In 2022, the insurance industry has been emboldened to issue improper denials of insurance coverage for claims and lawsuits, threaten rescission of insurance policies and sell insurance policies with hidden trapdoors buried in endorsements. This could create a potentially devastating impact on a company’s bottom line. At Barnes & Thornburg, with many decades of insurance recovery and bad faith claim prosecution for corporate insureds under our belts, we never represent insurance companies. Our loyalties are to our policyholder clients alone. Through this singular focus, we have seen a thing or two – and not always good things.

As we move headlong into Q2, legal departments, risk managers and finance executives should consider having their insurance policies reviewed and thoroughly analyzed. We have seen more policies issued in this past year with exclusions that would make coverage illusory – or not worth the paper they’re written on, based on how insurance companies interpret them. Unfortunately, too many companies – having paid their premiums on time for years -- are surprised when their claims get denied simply because their insurance carriers take the position that their policies do not provide the coverage they thought they were buying.

Our track record reflects our success in resolving insurance coverage disputes in all areas of policy enforcement, including D&O, cyber security, long-tail, manufacturing, climate change, construction, media and more. Unfortunately, when a claim adjuster unreasonably declines coverage for a claim, it is not uncommon for the insurer’s underwriters to offer the policyholder a better policy for the following year that covers the subject matter of the denied claim, for an additional premium. There are better options.

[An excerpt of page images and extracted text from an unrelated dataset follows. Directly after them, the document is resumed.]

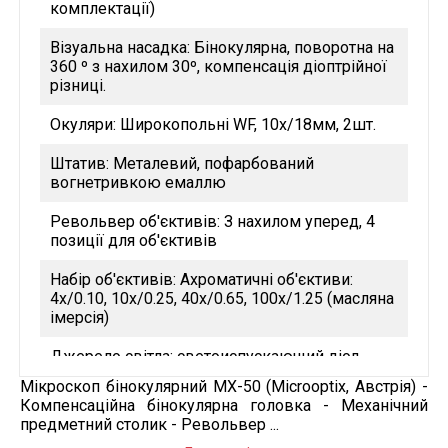
комплектації)
Візуальна насадка: Бінокулярна, поворотна на
360 º з нахилом 30º, компенсація діоптрійної
різниці.
Окуляри: Широкопольні WF, 10х/18мм, 2шт.
Штатив: Металевий, пофарбований
вогнетривкою емаллю
Револьвер об'єктивів: З нахилом уперед, 4
позиції для об'єктивів
Набір об'єктивів: Ахроматичні об'єктиви:
4x/0.10, 10x/0.25, 40x/0.65, 100x/1.25 (масляна
імерсія)
Джерело світла: светоиспускающий діод
(LED), 0,5 Вт/3В, постійний струм
Мікроскоп бінокулярний MX-50 (Microoptix, Австрія) -
Компенсаційна бінокулярна головка - Механічний
Джерело живлення: Вбудований в штатив
предметний столик - Револьвер ...
блок живлення, 5В, регульований, зовнішній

Evaluating a Denial of Coverage Through a Coverage Opinion

In a high-dollar or complicated claim, it is standard operating procedure for an insurance company to engage carrier-friendly outside counsel to write a coverage opinion as part of the claim adjustment process. That opinion evaluates the claim and provides a recommendation about whether it is covered. These insurance company lawyers know who pays the bills, and this can lead to skewed coverage assessments calculated to support the bellicose positions they know their clients want to take.

A best practice is for a policyholder to engage its own coverage attorney to provide the same kind of analysis. Having in hand an evaluation of coverage grants, endorsements, exclusions and limitations at the outset of a claim allows companies to make early cost-benefit decisions, and to be better prepared to plan a path for resolving the dispute with the insurance company.

This best practice for insurance coverage disputes is an investment to help avoid surprises down the line. A clarifying memo laying out the issues and providing the pros and cons of what the case might look like if litigated helps evaluate whether to “hold ‘em, or fold ‘em.”